それではclick_pointモジュールに書かれたClickViewの実装を見てみます。説明に関してはコメントを読めば大体わかると思います。

src/click_point.rs
use std::cell::Cell;

use orbtk::prelude::*;

#[derive(Debug, Copy, Clone)]
enum ClickViewAction {
    // クリックされた箇所を通知するために包んでおく
    Click(Point),
}

#[derive(Default)]
pub struct ClickViewState {
    // 内部可変で扱うので各自状態で保持しておきたいものをCellで包む
    action: Cell<Option<ClickViewAction>>,
}

impl ClickViewState {
    // アクションの状態を更新するためのヘルパーメソッド
    fn set_action(&self, action: impl Into<Option<ClickViewAction>>) {
        self.action.set(action.into());
    }
}

impl State for ClickViewState {
    // 画面が更新されるたびに呼ばれるので適切に終了条件を指定してやる必要がある
    fn update(&self, context: &mut Context<'_>) {
        if let Some(action) = self.action.get() {
            match action {
                ClickViewAction::Click(p) => {
                    context
                        .child("click-text")
                        // 通常の文字列は対応していないので利用できる形に変換する
                        .set("text", String16::from(format!("({}, {})", p.x, p.y)));
                }
            }
        }
        // 通知イベントを削除
        self.action.set(None);
    }
}

// クリックイベントは以下のよう指定するだけでは作れず、
// buttonの実装の
// https://github.com/redox-os/orbtk/blob/develop/crates/widgets/src/button.rs
// を見る限り方法はあるはず
widget!(ClickView<ClickViewState>: MouseHandler{});

impl Template for ClickView {
    fn template(self, id: Entity, context: &mut BuildContext) -> Self {
        let state = self.clone_state();
        self.name("ClickView")
            .child(
                TextBlock::create()
                    .text("Click!")
                    .horizontal_alignment("center")
                    .vertical_alignment("center")
                    // selectorのうちidをセット
                    .selector(Selector::new().id("click-text"))
                    // buildでEntityを登録
                    .build(context),
            )
            .on_mouse_up(move |p| {
                println!("on mouse up");
                state.set_action(ClickViewAction::Click(p));
                false
            })
    }
}

この実装からわかるように表示用のアイテムはWidgetマクロによって作られたWidgetとそのbuildした結果によるEntityの組み合わせからなります。つまりすべてEntityとなります。(FlutterのWidgetから継承を除いたものみたい感じ)

実装は単純でReactのように、

  1. イベント本体のAction
  2. イベントを発行するTemplateトレイトの実装(コンポーネントの用意)
  3. 現在発行されているイベントを元に状態を書き換えるStateトレイトの実装(コンポーネントの更新)
    からなります。状態を更新する必要がないならそもそもイベントは必要ないので上記の2だけの実装になります。

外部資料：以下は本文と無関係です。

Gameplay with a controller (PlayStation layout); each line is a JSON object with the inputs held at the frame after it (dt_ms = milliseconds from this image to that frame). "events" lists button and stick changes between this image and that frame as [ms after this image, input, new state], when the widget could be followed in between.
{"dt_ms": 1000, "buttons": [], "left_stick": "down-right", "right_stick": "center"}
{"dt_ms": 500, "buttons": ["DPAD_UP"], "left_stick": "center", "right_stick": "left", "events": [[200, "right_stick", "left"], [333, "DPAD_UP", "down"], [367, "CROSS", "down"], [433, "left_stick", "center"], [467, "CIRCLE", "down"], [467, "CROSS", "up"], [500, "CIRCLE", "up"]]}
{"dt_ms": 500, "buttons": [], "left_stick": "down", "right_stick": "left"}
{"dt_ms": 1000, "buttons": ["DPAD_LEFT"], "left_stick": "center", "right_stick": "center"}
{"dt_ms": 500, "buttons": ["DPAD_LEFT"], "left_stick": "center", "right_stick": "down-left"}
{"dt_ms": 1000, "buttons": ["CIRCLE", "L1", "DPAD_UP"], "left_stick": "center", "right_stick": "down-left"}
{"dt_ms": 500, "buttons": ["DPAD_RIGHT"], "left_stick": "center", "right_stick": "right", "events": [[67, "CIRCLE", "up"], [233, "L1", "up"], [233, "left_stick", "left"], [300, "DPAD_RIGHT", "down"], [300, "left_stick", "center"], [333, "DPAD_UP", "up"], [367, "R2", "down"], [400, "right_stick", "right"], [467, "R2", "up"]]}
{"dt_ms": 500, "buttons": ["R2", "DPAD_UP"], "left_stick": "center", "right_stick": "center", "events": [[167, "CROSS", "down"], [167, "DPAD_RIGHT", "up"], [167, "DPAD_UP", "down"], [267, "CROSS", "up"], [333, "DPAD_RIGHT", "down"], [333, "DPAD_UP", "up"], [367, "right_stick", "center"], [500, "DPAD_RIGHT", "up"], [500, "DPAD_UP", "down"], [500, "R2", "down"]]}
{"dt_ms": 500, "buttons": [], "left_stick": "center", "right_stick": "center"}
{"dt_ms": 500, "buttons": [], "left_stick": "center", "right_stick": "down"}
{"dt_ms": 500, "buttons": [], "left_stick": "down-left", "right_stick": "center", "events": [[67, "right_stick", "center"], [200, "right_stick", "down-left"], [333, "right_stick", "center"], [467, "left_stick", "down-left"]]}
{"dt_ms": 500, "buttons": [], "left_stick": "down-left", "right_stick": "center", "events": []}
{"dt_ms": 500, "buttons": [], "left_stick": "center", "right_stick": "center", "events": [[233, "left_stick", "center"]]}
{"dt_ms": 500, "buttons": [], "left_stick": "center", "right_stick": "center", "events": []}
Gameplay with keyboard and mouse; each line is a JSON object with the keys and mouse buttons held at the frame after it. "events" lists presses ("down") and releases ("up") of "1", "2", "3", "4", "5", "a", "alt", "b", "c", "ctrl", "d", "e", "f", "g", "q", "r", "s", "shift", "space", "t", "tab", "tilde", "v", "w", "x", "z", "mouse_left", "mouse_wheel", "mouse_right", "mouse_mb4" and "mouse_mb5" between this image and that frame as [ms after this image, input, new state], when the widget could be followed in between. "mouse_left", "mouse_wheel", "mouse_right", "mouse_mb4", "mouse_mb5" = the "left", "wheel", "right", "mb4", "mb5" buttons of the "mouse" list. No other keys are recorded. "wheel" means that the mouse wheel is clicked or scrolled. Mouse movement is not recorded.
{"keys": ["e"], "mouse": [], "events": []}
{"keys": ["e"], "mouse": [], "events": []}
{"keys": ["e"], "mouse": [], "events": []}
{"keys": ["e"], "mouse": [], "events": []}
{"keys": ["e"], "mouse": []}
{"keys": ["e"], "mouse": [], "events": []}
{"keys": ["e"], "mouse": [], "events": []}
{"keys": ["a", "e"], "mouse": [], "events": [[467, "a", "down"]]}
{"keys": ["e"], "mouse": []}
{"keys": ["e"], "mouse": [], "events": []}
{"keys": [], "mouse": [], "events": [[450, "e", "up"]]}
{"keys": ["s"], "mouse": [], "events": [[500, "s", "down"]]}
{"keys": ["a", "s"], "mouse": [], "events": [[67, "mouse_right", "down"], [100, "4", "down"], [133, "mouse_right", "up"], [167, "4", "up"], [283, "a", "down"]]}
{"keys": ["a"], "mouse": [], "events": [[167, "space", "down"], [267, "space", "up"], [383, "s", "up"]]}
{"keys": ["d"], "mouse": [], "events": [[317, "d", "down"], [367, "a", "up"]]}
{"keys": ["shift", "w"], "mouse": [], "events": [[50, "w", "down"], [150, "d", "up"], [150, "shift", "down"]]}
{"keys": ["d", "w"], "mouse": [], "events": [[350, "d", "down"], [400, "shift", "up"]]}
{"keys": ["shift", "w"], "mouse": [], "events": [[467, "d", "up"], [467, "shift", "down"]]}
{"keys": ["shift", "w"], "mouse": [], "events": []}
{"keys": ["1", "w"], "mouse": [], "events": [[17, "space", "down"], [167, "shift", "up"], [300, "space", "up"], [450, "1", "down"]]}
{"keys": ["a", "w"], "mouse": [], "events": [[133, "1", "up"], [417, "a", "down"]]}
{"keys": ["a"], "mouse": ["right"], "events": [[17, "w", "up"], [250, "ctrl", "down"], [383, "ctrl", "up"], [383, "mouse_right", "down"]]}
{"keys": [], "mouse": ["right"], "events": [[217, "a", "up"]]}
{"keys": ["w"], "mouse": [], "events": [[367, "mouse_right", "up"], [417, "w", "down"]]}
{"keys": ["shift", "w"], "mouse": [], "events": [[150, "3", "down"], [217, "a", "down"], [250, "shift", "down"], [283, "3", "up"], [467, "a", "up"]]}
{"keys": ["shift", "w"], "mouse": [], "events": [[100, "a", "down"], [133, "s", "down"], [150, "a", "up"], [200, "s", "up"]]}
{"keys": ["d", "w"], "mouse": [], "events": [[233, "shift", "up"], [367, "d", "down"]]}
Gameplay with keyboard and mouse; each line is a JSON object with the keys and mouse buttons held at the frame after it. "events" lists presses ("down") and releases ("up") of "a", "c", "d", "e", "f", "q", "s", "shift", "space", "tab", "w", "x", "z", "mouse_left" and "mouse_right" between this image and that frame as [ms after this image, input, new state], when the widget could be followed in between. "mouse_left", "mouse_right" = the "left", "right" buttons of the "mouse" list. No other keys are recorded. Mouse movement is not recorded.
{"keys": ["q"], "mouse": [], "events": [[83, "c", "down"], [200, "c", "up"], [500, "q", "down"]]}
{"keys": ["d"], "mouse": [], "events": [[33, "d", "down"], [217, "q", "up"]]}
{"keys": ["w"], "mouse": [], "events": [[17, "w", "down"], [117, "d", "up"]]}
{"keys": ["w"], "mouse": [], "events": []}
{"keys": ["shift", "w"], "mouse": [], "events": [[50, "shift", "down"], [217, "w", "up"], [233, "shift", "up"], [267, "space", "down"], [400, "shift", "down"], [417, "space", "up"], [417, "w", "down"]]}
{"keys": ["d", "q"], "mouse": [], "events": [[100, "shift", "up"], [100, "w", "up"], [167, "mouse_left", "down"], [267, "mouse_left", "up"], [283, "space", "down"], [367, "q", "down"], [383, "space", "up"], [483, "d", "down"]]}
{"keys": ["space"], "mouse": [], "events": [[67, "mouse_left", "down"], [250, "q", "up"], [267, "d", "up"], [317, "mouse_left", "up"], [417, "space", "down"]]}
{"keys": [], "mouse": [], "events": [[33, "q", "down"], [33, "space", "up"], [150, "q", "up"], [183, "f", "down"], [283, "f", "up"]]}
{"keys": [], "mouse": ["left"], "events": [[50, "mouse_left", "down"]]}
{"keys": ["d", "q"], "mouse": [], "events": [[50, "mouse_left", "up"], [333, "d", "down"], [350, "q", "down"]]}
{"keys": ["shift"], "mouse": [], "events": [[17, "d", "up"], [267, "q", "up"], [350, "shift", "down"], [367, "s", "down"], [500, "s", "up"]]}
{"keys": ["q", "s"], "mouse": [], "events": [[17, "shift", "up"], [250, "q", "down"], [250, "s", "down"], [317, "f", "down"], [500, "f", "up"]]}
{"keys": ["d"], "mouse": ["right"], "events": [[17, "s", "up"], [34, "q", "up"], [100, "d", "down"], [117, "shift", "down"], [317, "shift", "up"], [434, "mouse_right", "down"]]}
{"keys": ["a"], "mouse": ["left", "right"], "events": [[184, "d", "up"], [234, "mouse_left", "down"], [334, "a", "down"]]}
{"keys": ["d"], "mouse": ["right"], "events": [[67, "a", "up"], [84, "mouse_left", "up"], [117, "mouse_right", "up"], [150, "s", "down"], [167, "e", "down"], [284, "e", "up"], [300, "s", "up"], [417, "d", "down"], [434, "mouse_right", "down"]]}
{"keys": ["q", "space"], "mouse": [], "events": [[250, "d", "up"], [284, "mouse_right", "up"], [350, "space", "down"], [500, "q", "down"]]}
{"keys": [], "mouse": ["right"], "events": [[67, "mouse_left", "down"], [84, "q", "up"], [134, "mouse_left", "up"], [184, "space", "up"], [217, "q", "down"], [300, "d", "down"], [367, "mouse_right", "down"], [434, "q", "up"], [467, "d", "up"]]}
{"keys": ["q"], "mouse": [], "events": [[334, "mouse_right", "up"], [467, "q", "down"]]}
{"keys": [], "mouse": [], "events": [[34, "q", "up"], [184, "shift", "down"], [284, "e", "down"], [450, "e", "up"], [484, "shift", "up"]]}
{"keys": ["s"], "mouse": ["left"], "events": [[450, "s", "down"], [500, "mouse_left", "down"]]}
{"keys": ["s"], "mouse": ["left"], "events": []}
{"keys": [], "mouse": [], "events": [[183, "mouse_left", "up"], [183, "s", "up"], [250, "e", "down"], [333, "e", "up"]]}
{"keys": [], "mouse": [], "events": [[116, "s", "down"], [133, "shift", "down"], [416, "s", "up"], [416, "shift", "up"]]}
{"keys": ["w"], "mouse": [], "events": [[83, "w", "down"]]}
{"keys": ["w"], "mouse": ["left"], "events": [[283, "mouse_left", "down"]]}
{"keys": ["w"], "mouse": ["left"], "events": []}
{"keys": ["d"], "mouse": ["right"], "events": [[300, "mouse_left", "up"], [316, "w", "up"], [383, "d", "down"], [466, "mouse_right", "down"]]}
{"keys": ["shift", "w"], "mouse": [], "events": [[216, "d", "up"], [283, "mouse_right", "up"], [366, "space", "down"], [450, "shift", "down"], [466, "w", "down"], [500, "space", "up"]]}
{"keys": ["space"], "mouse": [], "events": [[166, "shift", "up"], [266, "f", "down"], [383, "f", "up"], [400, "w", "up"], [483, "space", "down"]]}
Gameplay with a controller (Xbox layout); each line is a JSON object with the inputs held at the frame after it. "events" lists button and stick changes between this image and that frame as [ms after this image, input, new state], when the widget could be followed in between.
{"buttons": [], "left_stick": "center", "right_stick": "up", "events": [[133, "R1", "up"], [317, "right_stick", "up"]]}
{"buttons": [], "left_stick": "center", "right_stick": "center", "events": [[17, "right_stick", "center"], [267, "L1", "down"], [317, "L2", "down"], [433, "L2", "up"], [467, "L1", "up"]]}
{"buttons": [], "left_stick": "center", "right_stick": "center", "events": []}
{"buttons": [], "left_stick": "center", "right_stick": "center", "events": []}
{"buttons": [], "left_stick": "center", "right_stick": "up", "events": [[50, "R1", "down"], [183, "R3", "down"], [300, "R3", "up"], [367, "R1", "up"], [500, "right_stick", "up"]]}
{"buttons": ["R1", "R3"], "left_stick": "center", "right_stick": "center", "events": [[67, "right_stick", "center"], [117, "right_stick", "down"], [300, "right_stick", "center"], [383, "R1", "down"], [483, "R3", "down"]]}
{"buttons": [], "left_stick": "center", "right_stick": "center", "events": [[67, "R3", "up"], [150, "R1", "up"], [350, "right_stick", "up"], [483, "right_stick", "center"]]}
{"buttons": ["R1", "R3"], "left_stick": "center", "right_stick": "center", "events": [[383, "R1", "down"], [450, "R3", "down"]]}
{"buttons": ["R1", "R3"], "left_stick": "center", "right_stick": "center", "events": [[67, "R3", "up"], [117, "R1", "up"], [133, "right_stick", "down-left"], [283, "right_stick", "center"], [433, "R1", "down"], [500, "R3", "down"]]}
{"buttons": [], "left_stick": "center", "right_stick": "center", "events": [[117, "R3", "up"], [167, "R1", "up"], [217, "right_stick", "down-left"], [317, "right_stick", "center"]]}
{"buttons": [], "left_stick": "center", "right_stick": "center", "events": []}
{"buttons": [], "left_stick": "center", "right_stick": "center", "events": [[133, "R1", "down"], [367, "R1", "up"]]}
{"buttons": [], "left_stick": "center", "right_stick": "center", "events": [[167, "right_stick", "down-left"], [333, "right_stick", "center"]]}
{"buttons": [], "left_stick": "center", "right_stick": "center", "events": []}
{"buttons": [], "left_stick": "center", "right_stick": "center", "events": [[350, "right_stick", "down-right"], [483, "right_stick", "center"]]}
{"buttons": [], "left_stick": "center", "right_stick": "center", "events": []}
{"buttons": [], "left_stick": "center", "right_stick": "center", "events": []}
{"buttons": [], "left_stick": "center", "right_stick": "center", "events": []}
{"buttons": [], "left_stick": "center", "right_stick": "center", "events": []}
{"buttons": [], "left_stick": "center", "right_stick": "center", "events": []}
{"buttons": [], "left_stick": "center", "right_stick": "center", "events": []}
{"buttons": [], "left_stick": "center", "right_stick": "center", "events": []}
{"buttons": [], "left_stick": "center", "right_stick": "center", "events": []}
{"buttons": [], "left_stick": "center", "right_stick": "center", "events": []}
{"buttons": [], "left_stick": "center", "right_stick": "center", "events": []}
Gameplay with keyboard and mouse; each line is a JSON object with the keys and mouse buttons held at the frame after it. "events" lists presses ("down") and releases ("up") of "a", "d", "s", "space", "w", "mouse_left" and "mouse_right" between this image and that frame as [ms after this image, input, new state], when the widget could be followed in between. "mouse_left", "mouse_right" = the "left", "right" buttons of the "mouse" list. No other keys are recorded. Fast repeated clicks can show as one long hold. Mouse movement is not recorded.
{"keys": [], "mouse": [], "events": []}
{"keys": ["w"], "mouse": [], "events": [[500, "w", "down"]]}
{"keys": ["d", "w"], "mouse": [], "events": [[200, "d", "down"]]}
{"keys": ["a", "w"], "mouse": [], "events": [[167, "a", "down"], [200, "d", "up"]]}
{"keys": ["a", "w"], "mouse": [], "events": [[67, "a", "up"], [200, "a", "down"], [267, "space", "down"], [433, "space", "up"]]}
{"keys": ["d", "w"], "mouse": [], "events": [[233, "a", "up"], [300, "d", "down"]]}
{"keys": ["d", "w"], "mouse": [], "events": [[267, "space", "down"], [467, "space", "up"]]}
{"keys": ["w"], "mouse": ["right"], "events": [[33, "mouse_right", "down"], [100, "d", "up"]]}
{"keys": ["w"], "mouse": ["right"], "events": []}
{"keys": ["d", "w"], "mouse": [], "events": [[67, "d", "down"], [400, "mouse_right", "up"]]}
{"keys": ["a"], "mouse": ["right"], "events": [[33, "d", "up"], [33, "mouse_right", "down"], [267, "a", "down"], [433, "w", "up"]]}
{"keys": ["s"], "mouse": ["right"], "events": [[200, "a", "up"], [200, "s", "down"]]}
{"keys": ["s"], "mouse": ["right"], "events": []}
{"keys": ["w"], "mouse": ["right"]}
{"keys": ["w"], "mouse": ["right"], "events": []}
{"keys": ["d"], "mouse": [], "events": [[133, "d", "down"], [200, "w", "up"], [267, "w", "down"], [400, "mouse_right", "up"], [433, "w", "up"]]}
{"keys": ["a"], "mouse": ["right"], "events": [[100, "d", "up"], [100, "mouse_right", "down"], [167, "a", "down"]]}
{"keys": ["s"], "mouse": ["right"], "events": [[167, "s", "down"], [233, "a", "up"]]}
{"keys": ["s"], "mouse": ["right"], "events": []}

これを実行すると次の画像のような結果を得ることができます。座標は左上から右下に増加していきます。

orbtk_click_point.png

所感

マクロによってwidgetの実装がされているため補間が効かず、IDEとの相性は最悪でした。
そのうえ、プロパティやIdの指定が文字列指定なのでこちらも補間が効きません。
感覚としては補間が効かないHTMLのような感じです。
まだまだ日本語情報が少ないのとAPIが頻繁に変わる点も学習にはネックになってきます。
しかし、2020/02/27現在examplesが問題なく動くことは学習にはとてもありがたいです。
また、表示と状態と処理の分離を強制させるようになっているので、興味の分離ができるという点もGUIの複雑な画面を作るには向いているように思えます。

まとめ

RedoxOSやAndroid、iOS、Webでも動くというUIKitとしての強みがあるのとイベントが扱いやすいことから、今後主流になってもおかしくないクレートです。